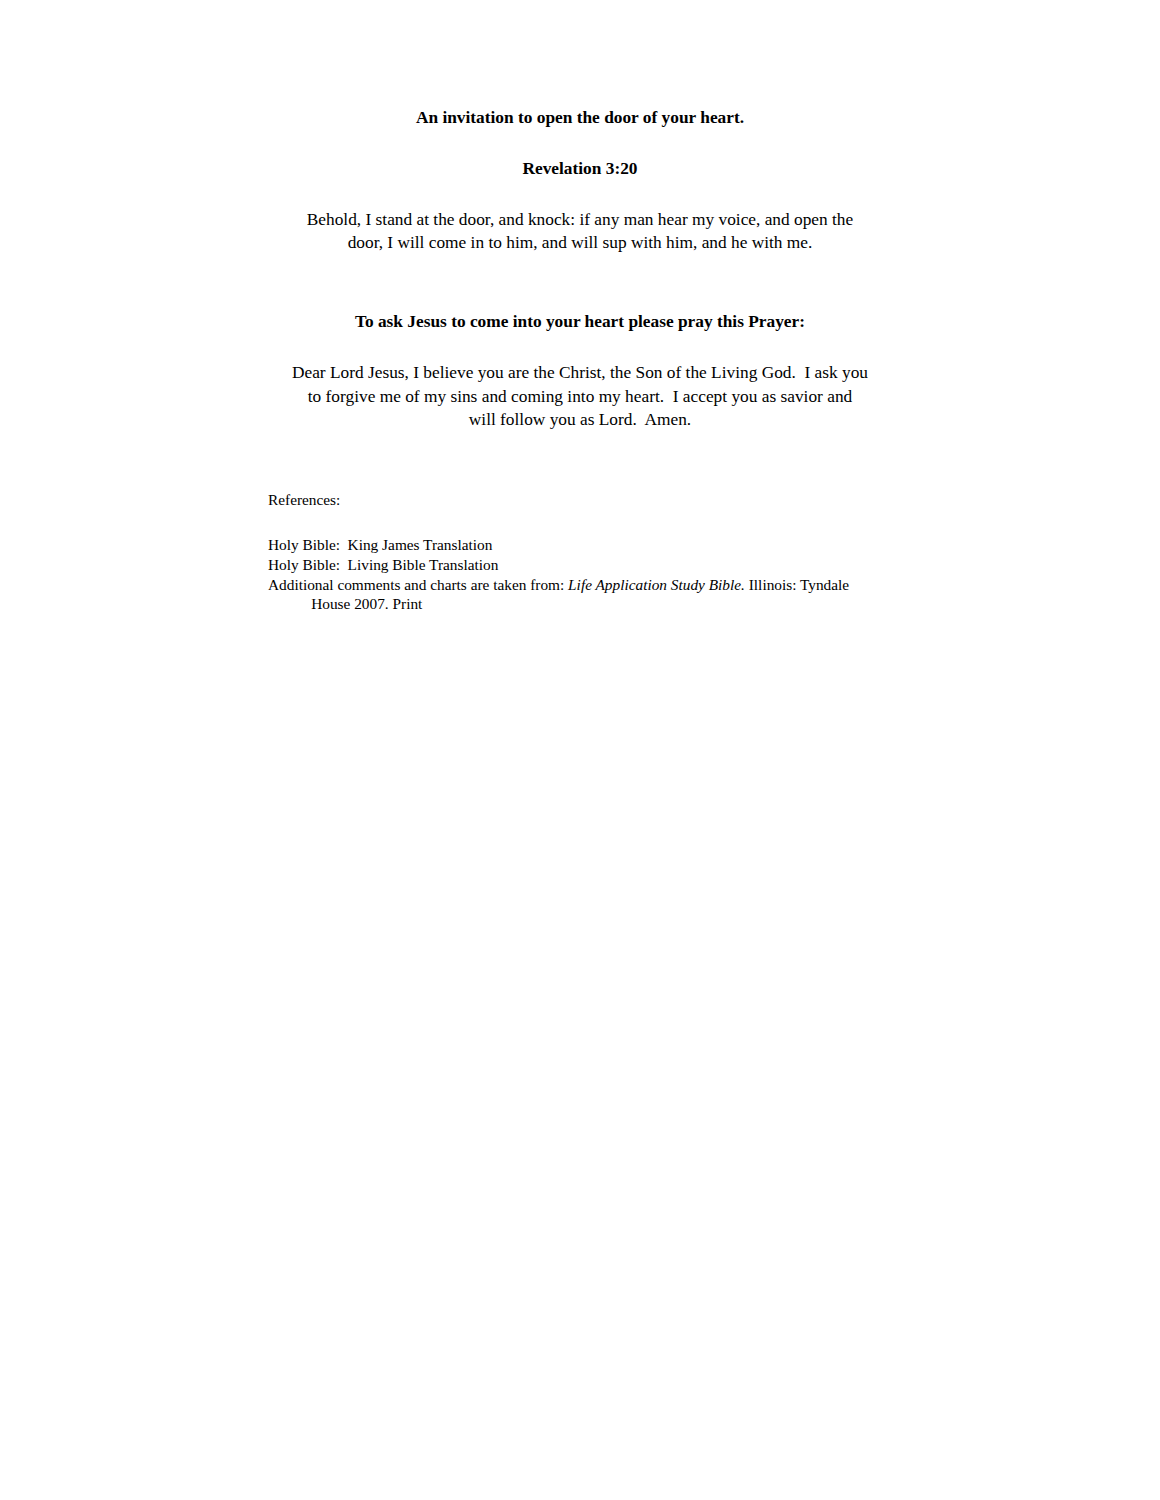An invitation to open the door of your heart.
Revelation 3:20
Behold, I stand at the door, and knock: if any man hear my voice, and open the
door, I will come in to him, and will sup with him, and he with me.
To ask Jesus to come into your heart please pray this Prayer:
Dear Lord Jesus, I believe you are the Christ, the Son of the Living God. I ask you
to forgive me of my sins and coming into my heart. I accept you as savior and
will follow you as Lord. Amen.
References:
Holy Bible: King James Translation
Holy Bible: Living Bible Translation
Additional comments and charts are taken from: Life Application Study Bible. Illinois: Tyndale House 2007. Print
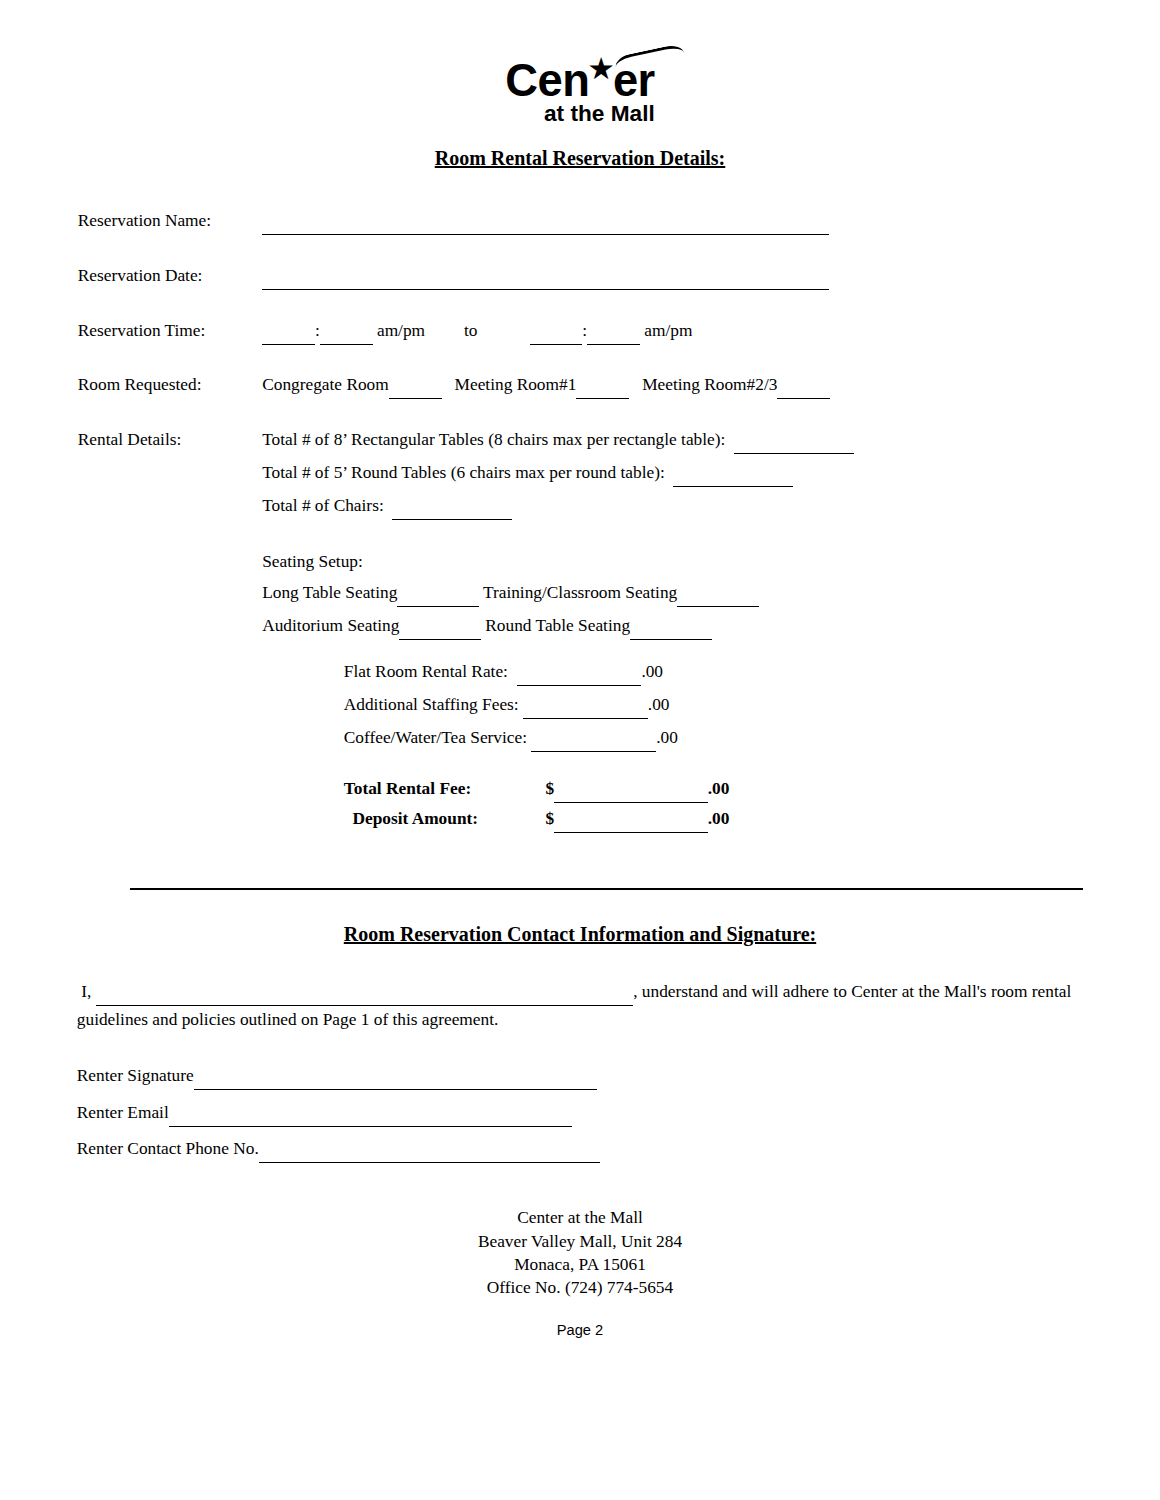Cen★er
at the Mall
Room Rental Reservation Details:
| Reservation Name: | |
| Reservation Date: | |
| Reservation Time: | : am/pm to : am/pm |
| Room Requested: | Congregate Room Meeting Room#1 Meeting Room#2/3 |
| Rental Details: | Total # of 8’ Rectangular Tables (8 chairs max per rectangle table): Total # of 5’ Round Tables (6 chairs max per round table): Total # of Chairs: Seating Setup: Long Table Seating Training/Classroom Seating Auditorium Seating Round Table Seating Flat Room Rental Rate: .00 Additional Staffing Fees: .00 Coffee/Water/Tea Service: .00 Total Rental Fee: $ .00 Deposit Amount: $ .00 |
Room Reservation Contact Information and Signature:
I, , understand and will adhere to Center at the Mall's room rental guidelines and policies outlined on Page 1 of this agreement.
Renter Signature
Renter Email
Renter Contact Phone No.
Center at the Mall
Beaver Valley Mall, Unit 284
Monaca, PA 15061
Office No. (724) 774-5654
Page 2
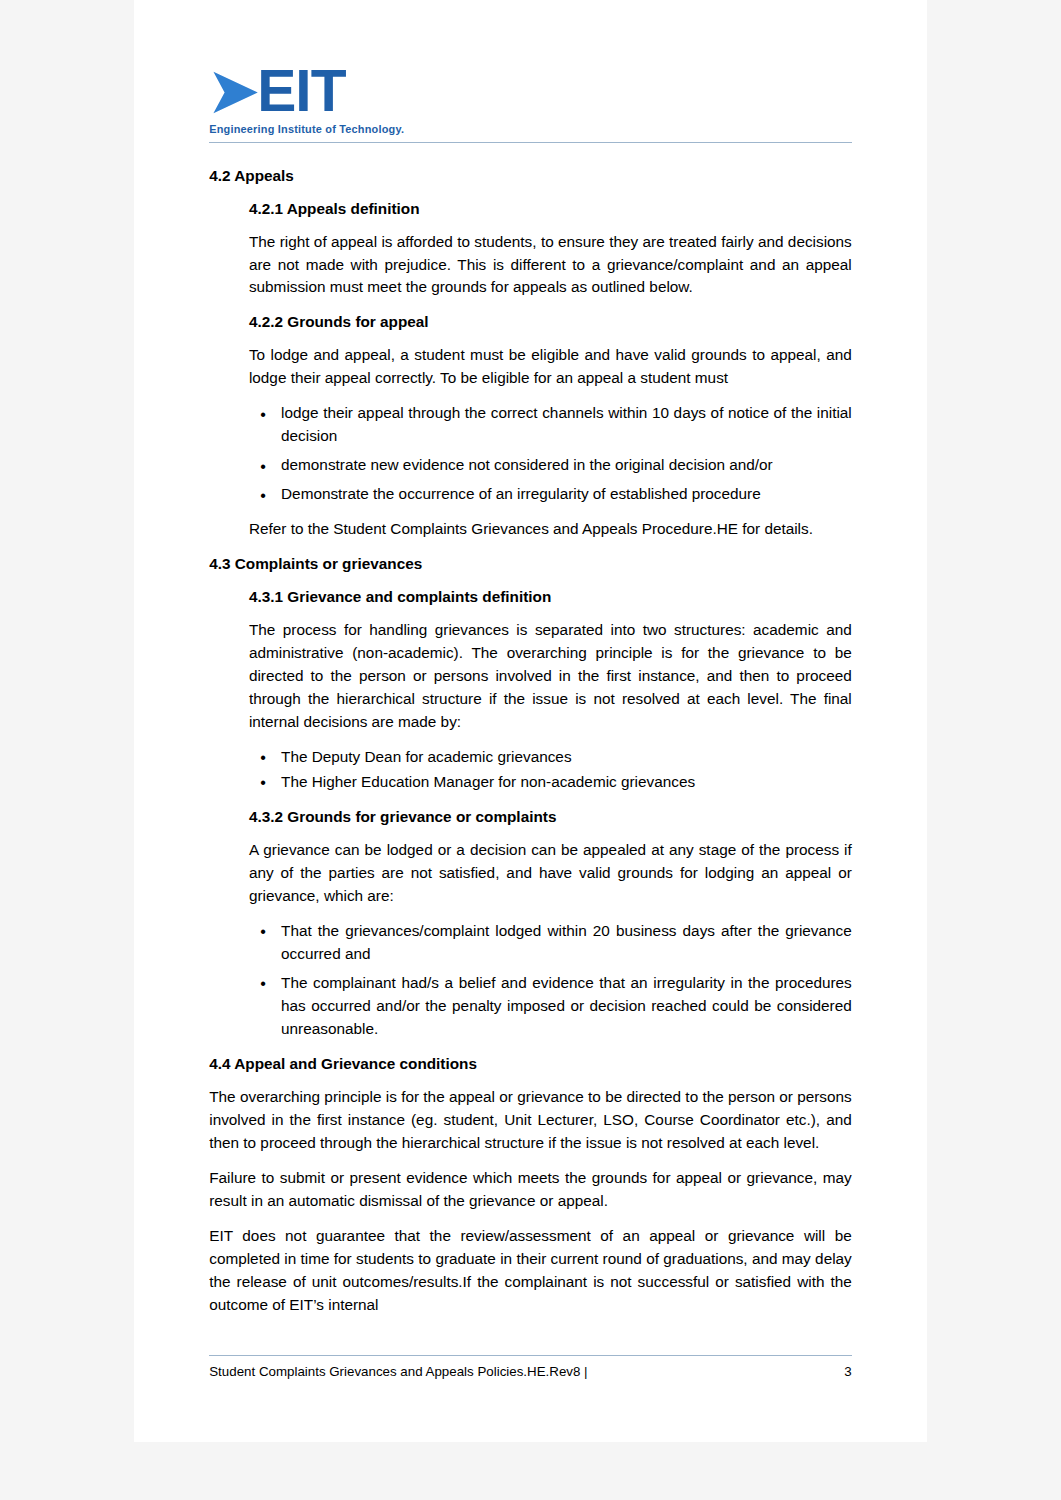➤EIT
Engineering Institute of Technology.
4.2 Appeals
4.2.1 Appeals definition
The right of appeal is afforded to students, to ensure they are treated fairly and decisions are not made with prejudice. This is different to a grievance/complaint and an appeal submission must meet the grounds for appeals as outlined below.
4.2.2 Grounds for appeal
To lodge and appeal, a student must be eligible and have valid grounds to appeal, and lodge their appeal correctly. To be eligible for an appeal a student must
lodge their appeal through the correct channels within 10 days of notice of the initial decision
demonstrate new evidence not considered in the original decision and/or
Demonstrate the occurrence of an irregularity of established procedure
Refer to the Student Complaints Grievances and Appeals Procedure.HE for details.
4.3 Complaints or grievances
4.3.1 Grievance and complaints definition
The process for handling grievances is separated into two structures: academic and administrative (non-academic). The overarching principle is for the grievance to be directed to the person or persons involved in the first instance, and then to proceed through the hierarchical structure if the issue is not resolved at each level. The final internal decisions are made by:
The Deputy Dean for academic grievances
The Higher Education Manager for non-academic grievances
4.3.2 Grounds for grievance or complaints
A grievance can be lodged or a decision can be appealed at any stage of the process if any of the parties are not satisfied, and have valid grounds for lodging an appeal or grievance, which are:
That the grievances/complaint lodged within 20 business days after the grievance occurred and
The complainant had/s a belief and evidence that an irregularity in the procedures has occurred and/or the penalty imposed or decision reached could be considered unreasonable.
4.4 Appeal and Grievance conditions
The overarching principle is for the appeal or grievance to be directed to the person or persons involved in the first instance (eg. student, Unit Lecturer, LSO, Course Coordinator etc.), and then to proceed through the hierarchical structure if the issue is not resolved at each level.
Failure to submit or present evidence which meets the grounds for appeal or grievance, may result in an automatic dismissal of the grievance or appeal.
EIT does not guarantee that the review/assessment of an appeal or grievance will be completed in time for students to graduate in their current round of graduations, and may delay the release of unit outcomes/results.If the complainant is not successful or satisfied with the outcome of EIT’s internal
Student Complaints Grievances and Appeals Policies.HE.Rev8 |
3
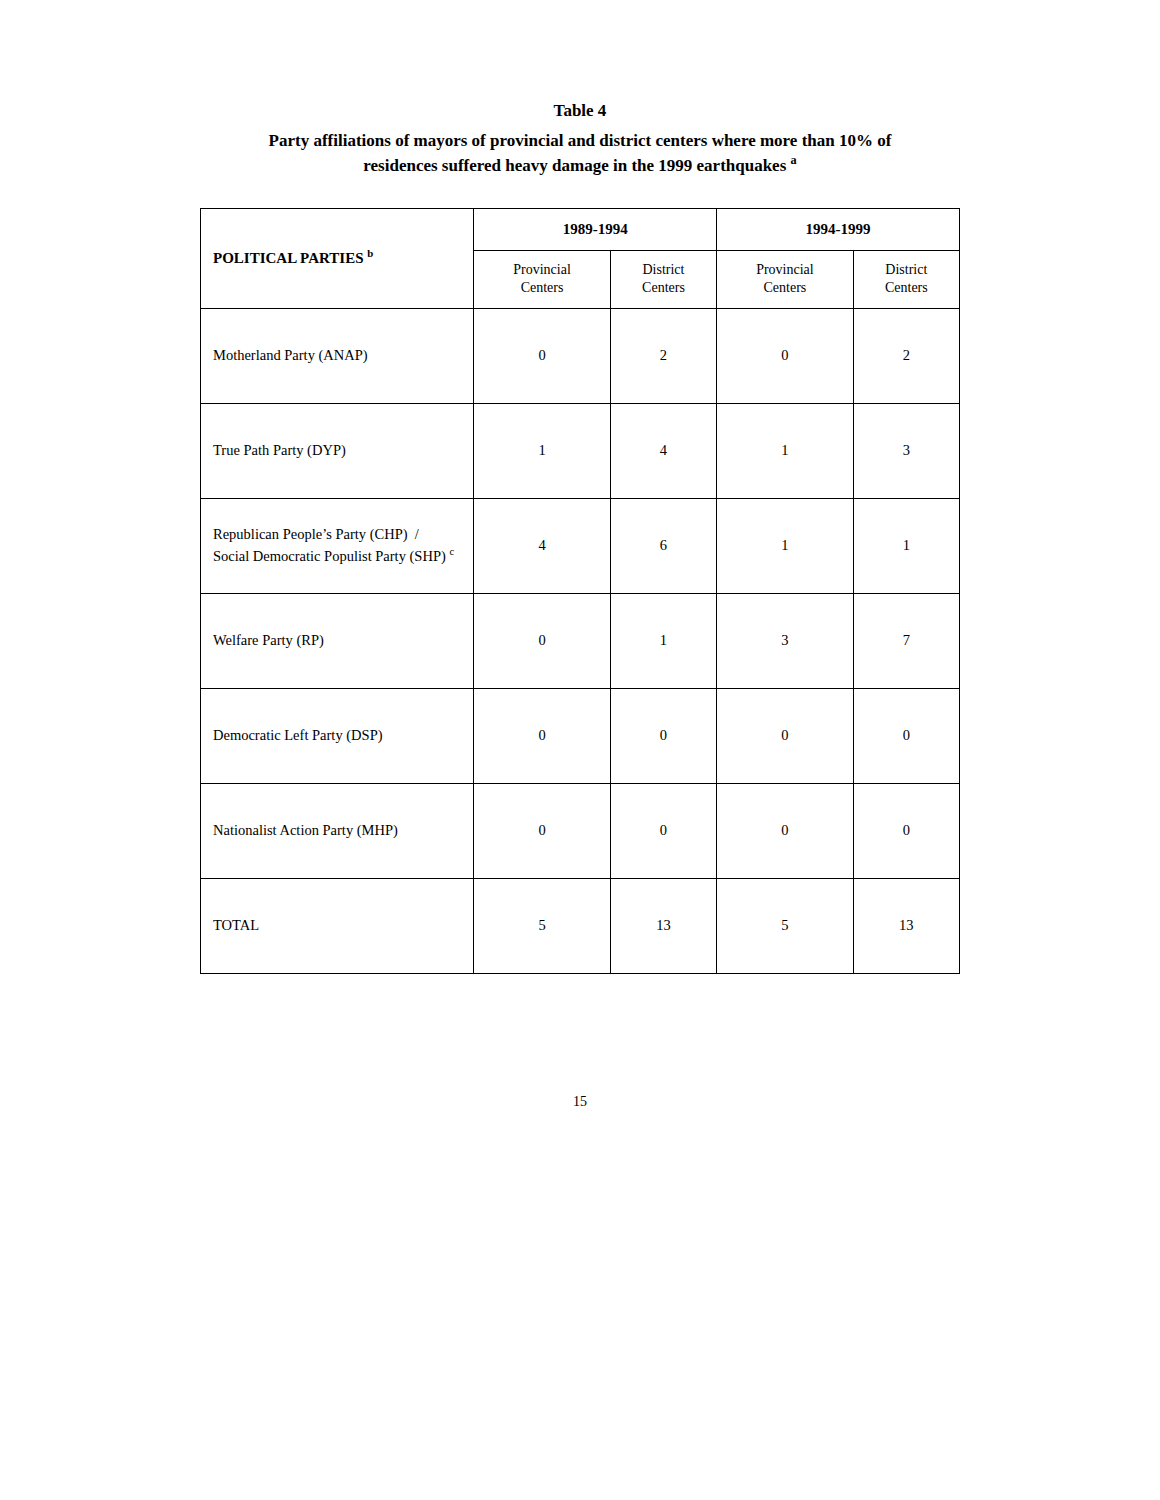Table 4
Party affiliations of mayors of provincial and district centers where more than 10% of residences suffered heavy damage in the 1999 earthquakes a
| POLITICAL PARTIES b | 1989-1994 | 1994-1999 |
| --- | --- | --- |
| Provincial Centers | District Centers | Provincial Centers | District Centers |
| Motherland Party (ANAP) | 0 | 2 | 0 | 2 |
| True Path Party (DYP) | 1 | 4 | 1 | 3 |
| Republican People’s Party (CHP) / Social Democratic Populist Party (SHP) c | 4 | 6 | 1 | 1 |
| Welfare Party (RP) | 0 | 1 | 3 | 7 |
| Democratic Left Party (DSP) | 0 | 0 | 0 | 0 |
| Nationalist Action Party (MHP) | 0 | 0 | 0 | 0 |
| TOTAL | 5 | 13 | 5 | 13 |
15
------------------------------------------------------------------------
**Exercise goal:**
Restate all of the data word for word and include no pictures.

**Solution to this exercise:**
An invitation to open the door of your heart.
Revelation 3:20
Behold, I stand at the door, and knock: if any man hear my voice, and open the
door, I will come in to him, and will sup with him, and he with me.
To ask Jesus to come into your heart please pray this Prayer:
Dear Lord Jesus, I believe you are the Christ, the Son of the Living God. I ask you
to forgive me of my sins and coming into my heart. I accept you as savior and
will follow you as Lord. Amen.
References:
Holy Bible: King James Translation
Holy Bible: Living Bible Translation
Additional comments and charts are taken from: Life Application Study Bible. Illinois: Tyndale House 2007. Print
Cen★er
at the Mall
Room Rental Reservation Details:
| Reservation Name: | |
| Reservation Date: | |
| Reservation Time: | : am/pm to : am/pm |
| Room Requested: | Congregate Room Meeting Room#1 Meeting Room#2/3 |
| Rental Details: | Total # of 8’ Rectangular Tables (8 chairs max per rectangle table): Total # of 5’ Round Tables (6 chairs max per round table): Total # of Chairs: Seating Setup: Long Table Seating Training/Classroom Seating Auditorium Seating Round Table Seating Flat Room Rental Rate: .00 Additional Staffing Fees: .00 Coffee/Water/Tea Service: .00 Total Rental Fee: $ .00 Deposit Amount: $ .00 |
Room Reservation Contact Information and Signature:
I, , understand and will adhere to Center at the Mall's room rental guidelines and policies outlined on Page 1 of this agreement.
Renter Signature
Renter Email
Renter Contact Phone No.
Center at the Mall
Beaver Valley Mall, Unit 284
Monaca, PA 15061
Office No. (724) 774-5654
Page 2
➤EIT
Engineering Institute of Technology.
4.2 Appeals
4.2.1 Appeals definition
The right of appeal is afforded to students, to ensure they are treated fairly and decisions are not made with prejudice. This is different to a grievance/complaint and an appeal submission must meet the grounds for appeals as outlined below.
4.2.2 Grounds for appeal
To lodge and appeal, a student must be eligible and have valid grounds to appeal, and lodge their appeal correctly. To be eligible for an appeal a student must
lodge their appeal through the correct channels within 10 days of notice of the initial decision
demonstrate new evidence not considered in the original decision and/or
Demonstrate the occurrence of an irregularity of established procedure
Refer to the Student Complaints Grievances and Appeals Procedure.HE for details.
4.3 Complaints or grievances
4.3.1 Grievance and complaints definition
The process for handling grievances is separated into two structures: academic and administrative (non-academic). The overarching principle is for the grievance to be directed to the person or persons involved in the first instance, and then to proceed through the hierarchical structure if the issue is not resolved at each level. The final internal decisions are made by:
The Deputy Dean for academic grievances
The Higher Education Manager for non-academic grievances
4.3.2 Grounds for grievance or complaints
A grievance can be lodged or a decision can be appealed at any stage of the process if any of the parties are not satisfied, and have valid grounds for lodging an appeal or grievance, which are:
That the grievances/complaint lodged within 20 business days after the grievance occurred and
The complainant had/s a belief and evidence that an irregularity in the procedures has occurred and/or the penalty imposed or decision reached could be considered unreasonable.
4.4 Appeal and Grievance conditions
The overarching principle is for the appeal or grievance to be directed to the person or persons involved in the first instance (eg. student, Unit Lecturer, LSO, Course Coordinator etc.), and then to proceed through the hierarchical structure if the issue is not resolved at each level.
Failure to submit or present evidence which meets the grounds for appeal or grievance, may result in an automatic dismissal of the grievance or appeal.
EIT does not guarantee that the review/assessment of an appeal or grievance will be completed in time for students to graduate in their current round of graduations, and may delay the release of unit outcomes/results.If the complainant is not successful or satisfied with the outcome of EIT’s internal
Student Complaints Grievances and Appeals Policies.HE.Rev8 |
3
Table 4
Party affiliations of mayors of provincial and district centers where more than 10% of residences suffered heavy damage in the 1999 earthquakes a
| POLITICAL PARTIES b | 1989-1994 | 1994-1999 |
| --- | --- | --- |
| Provincial Centers | District Centers | Provincial Centers | District Centers |
| Motherland Party (ANAP) | 0 | 2 | 0 | 2 |
| True Path Party (DYP) | 1 | 4 | 1 | 3 |
| Republican People’s Party (CHP) / Social Democratic Populist Party (SHP) c | 4 | 6 | 1 | 1 |
| Welfare Party (RP) | 0 | 1 | 3 | 7 |
| Democratic Left Party (DSP) | 0 | 0 | 0 | 0 |
| Nationalist Action Party (MHP) | 0 | 0 | 0 | 0 |
| TOTAL | 5 | 13 | 5 | 13 |
15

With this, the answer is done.